Two of the most annoying things on the planet just may be spam (those annoying unsolicited e-mails that cram your e-mail inbox) and relentless calls from telemarketers to your home.

There are, however, things you can do to stop both nuisances.

Jim Guest, president of Consumers Union, the publisher of Consumer Reports, visits The Early Show Tuesday with some suggestions to help stop spam and unwanted telemarketing calls.

For the current cover story for Consumer Reports magazine, Guest says his staff at Consumer Reports became "supersleuths" on spam and investigated how spammers find e-mail addresses, what Internet Service Providers are doing to block it. Then they rated eleven spam-blocking software products, and found some are definitely better than others, says Guest.

The top three spam-blocking products, according to Guest, were:

SA Proxy, made by Stata Labs (Cost: Free. Product received the highest rating from Consumer Reports.)

Spam Catcher Universal, made by Mailshell (Cost: Initially $20; $14 annually)

Spam Sleuth, made by Blue Squirrel (Cost: $30 Initially; $10 annually)

According to Consumer Reports, spam volume has grown so much that it is about to overtake legitimate use of e-mail. It's even expanding beyond computers — invading cell phone text messages.

Guest explains spam is a much cheaper way of soliciting the public than regular mail. Spammers can send a million messages for only $500. And, he warns parents should be aware many spam messages come from adult-oriented Web sites and may not be suitable for young eyes.

Consumer Reports magazine suggests some of the following to avoid being targeted by spam:

  • Don't buy anything promoted in spam.

  • Use one e-mail address for family/friends and a separate account for everyone else.

  • Use spam filter programs.

  • Don't click "remove my name from list" when asked by spam email, because it confirms that your email is a legitimate address and you will end up on a spam "super list."

  • Choose a "hard-to-guess" e-mail address.

  • Be careful shopping online by checking the privacy policy of a Web site.

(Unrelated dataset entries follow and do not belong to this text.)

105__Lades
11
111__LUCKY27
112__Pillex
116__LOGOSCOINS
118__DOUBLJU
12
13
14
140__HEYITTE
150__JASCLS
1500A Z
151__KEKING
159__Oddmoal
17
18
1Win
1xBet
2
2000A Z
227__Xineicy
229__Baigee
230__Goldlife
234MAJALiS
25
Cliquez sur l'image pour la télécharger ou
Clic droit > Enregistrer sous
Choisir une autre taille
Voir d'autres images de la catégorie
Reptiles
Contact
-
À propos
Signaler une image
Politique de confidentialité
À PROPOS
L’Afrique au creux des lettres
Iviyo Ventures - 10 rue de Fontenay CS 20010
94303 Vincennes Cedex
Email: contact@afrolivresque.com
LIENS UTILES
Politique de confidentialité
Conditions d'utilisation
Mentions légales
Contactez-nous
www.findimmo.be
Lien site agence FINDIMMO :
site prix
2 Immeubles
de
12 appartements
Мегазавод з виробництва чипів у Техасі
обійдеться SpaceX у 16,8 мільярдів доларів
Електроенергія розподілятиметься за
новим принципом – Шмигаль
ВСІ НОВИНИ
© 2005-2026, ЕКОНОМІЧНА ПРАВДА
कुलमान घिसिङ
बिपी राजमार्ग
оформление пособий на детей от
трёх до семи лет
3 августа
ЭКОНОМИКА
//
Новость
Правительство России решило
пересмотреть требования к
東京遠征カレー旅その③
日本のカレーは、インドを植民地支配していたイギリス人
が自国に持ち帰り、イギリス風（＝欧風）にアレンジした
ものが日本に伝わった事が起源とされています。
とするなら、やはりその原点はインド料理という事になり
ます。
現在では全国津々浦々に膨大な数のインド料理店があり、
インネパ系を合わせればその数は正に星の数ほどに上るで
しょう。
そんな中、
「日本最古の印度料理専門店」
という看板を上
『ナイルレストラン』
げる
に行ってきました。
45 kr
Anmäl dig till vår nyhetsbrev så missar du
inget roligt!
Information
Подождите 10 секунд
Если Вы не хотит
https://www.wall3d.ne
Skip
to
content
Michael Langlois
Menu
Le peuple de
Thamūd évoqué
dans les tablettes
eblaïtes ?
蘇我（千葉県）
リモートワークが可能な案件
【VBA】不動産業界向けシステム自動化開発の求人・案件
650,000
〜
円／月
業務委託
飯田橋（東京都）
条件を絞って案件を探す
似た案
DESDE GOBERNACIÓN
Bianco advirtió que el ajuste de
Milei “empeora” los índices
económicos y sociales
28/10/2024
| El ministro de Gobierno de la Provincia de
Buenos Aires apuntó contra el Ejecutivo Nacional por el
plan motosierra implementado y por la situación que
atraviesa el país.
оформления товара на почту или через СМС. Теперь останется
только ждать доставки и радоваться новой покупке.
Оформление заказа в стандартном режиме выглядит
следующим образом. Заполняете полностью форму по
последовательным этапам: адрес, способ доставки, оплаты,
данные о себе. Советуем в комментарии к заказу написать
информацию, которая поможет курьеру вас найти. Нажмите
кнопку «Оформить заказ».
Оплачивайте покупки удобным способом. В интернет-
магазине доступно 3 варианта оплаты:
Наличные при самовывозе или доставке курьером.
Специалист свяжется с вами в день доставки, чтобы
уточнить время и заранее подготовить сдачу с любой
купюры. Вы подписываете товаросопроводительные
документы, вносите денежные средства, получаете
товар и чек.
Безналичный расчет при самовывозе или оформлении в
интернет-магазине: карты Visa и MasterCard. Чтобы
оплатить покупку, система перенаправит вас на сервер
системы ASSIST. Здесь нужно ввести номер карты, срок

ConsumerReports.org has a list of companies and their privacy policies.

    For those who are bothered by unsolicited phone calls from telemarketers, the Federal Trade Commission (FTC) and the Federal Communications Commission (FCC) have set up the national "Do-Not-Call" registry. Guest explains that after October 1, a telemarketer has to check a list once a month that has numbers registered not be called.

    If they call a listed person, they can be charged $11,000. Also, Guest says, the new rules prohibit companies from posting "not available" or "out of service area" messages on phone's Caller I.D.

    There are two ways to register on the "Do-Not-Call" registry. You can go online at DoNotCall.gov
    or call toll free, 1-888-382-1222 to register.

    Guest says if your state has a similar registry, you should register on it, too.

    Between now and October 1, you can still get telemarketing calls even if you register.